Zaczynając dzień, prawie tak jak każdy kolejny, wstałam i oporządziłam się, przygotowując do szkoły. Spojrzałam na zdjęcie rodziców i brata, po czym ruszyłam do szkoły. Zawsze przed pójściem do szkoły wahałam się i w jakimś stopniu to pozostało. Lekcje minęły tak jak zawsze, pomimo iż skupiłam się na czymś innym to i tak uważałam po części na lekcji. Po skończeniu lekcji, skierowałam się do domu. Bynajmniej był taki mój zamiar. Idąc do domu, po drodze zobaczyłam kotka, który był skaleczony. Często spotykałam zwierzęta, którym przytrafiło się to samo co temu kociakowi.
Wzięłam malca na ręce i poszłam do domu, jednak pomimo tego, że opatrzyłam mu ranę, słabł i to coraz bardziej. Bez zastanowienia, zawinęłam kociaka w kocyk i pobiegłam do osoby, której ufałam i jako jedyną tak bardzo dobrze znałam. Miejsce które pokochałam, a wraz z nim zaufałam po raz pierwszy innej osobie niż mój brat.
Weszłam do pomieszczenia bez jakich kolwiek manier czy coś. Po prostu wbiegłam jak "oparzona."
- Witaj Akane! - powitał mnie lekkim lecz miłym uśmiechem pan Yoshimura.
- Przepraszam za najście, ale czy pomógłbyś mi? - podeszłam do niego, a on już wiedział o co mu chodzi. Zazwyczaj, a raczej zawsze przychodziłam do niego, gdy tylko ktoś był w potrzebie, a ja nie mogłam mu jak pomóc.
- Daj mi chwilkę, a w tym czasie napij się kawy - pan Yoshimura wręczył mi filiżankę kawy, a ja mu podałam kotka z którym znikną.

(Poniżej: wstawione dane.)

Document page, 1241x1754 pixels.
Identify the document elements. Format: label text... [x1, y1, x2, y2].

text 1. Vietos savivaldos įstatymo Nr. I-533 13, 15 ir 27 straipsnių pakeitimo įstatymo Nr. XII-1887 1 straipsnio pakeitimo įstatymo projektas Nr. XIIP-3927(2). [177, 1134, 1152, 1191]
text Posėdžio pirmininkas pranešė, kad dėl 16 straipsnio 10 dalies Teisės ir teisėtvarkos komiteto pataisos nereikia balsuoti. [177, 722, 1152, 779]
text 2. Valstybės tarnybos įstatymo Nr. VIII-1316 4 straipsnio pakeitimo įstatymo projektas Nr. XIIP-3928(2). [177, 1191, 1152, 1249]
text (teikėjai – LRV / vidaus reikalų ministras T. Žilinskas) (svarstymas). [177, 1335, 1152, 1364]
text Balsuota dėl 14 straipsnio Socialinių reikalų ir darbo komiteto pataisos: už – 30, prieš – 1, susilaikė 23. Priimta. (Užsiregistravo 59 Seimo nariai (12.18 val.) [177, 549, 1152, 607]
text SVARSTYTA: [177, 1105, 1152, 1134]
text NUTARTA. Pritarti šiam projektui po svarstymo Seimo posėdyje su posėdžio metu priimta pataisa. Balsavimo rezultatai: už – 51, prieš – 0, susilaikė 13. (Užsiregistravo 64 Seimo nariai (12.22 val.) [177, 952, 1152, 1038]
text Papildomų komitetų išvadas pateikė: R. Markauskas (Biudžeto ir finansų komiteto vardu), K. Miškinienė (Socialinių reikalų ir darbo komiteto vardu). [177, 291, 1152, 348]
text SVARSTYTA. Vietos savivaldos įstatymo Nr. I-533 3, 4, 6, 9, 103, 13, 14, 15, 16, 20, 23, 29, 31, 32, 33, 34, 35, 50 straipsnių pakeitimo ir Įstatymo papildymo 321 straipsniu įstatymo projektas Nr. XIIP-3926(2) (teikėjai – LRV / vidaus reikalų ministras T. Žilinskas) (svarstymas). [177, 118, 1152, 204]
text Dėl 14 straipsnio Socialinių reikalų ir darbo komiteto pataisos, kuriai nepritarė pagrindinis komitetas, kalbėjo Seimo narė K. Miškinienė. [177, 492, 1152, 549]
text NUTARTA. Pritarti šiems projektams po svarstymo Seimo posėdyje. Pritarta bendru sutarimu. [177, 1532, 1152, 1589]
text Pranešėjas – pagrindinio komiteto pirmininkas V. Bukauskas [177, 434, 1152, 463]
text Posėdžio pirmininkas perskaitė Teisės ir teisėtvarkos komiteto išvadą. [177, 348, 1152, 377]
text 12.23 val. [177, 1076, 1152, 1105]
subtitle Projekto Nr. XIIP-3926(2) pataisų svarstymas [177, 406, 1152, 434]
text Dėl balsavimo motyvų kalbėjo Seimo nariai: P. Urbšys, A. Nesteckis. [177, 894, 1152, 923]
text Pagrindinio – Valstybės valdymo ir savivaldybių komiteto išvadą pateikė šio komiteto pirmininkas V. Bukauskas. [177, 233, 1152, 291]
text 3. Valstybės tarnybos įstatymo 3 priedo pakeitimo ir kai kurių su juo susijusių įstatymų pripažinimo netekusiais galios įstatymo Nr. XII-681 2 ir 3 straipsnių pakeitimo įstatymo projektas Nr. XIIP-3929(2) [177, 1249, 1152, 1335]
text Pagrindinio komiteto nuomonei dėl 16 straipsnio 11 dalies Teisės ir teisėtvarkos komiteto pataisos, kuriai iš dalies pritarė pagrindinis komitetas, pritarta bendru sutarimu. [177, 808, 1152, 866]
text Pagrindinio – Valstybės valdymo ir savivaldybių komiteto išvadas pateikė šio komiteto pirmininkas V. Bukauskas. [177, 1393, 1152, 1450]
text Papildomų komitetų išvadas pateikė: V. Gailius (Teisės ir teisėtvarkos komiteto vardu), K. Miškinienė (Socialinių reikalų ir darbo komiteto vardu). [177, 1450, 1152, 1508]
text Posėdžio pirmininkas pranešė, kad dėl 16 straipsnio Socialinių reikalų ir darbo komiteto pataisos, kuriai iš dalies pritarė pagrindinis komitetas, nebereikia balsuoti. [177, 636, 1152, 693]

Wzięłam filiżankę do reki, tym samym biorąc pierwszy łyk. Ta kawa była jedyną kawą którą kochałam i potrafiłam się rozkoszować. Do kawiarenki ktoś wszedł. Był to chłopak o granatowych włosach i o smutnym wyrazie twarzy.
- Dzień dobry panie Yoshimura - powiedział, jednak chyba nie zauważył, że go nie ma.
- Pan Yoshimura jest w tej chwili zajęty, więc czy mogłabym ci w czymś pomóc? - spytałam się, a on spojrzał na mnie.
- Nie, poczekam - odpowiedział. Chłopakowi coś się musiało stać skoro miał taki wyraz twarzy.
- Proszę, może sie poczęstujesz przez ten czas, gdy będziesz czekać. Co prawda nie jest ona tak dobra jak pana Yoshimury, ale chociaż może trochę rozweseli ciebie - podałam mu filiżankę kawy. Co prawda nie umiałam zrobić jak pan Yoshimura, ale miałam nadzieję, że rozweseli chłopaka.
- Akane już twojemu kociakowi nic nie jest - wyłonił się progu drzwi pan Yoshimura.
- Dziękuję - uśmiechnęłam się i wzięłam na ręce kociaka.
- Chcesz jeszcze jedna filiżankę? - spytał się, a ja podziękowałam.
- Przepraszam, ale nie mogę. Wie pan, że nie przepadam za kawą, ale z miłą chęcią zostałabym, aby upewnić się, że nic nie stanie się kociakowi - on się uśmiechnął, a ja odeszłam i usiadłam tuż obok okna, w kącie, moim ulubionym miejscu. Chłopak rozmawiał z panem Yoshimurą, ale wiedziałam, że też coś powinnam zrobić.
- Chciałbyś pójść ze mną? - spytałam się, trzymając kotka w rękach. Chłopak spojrzał się na pana Yoshimure.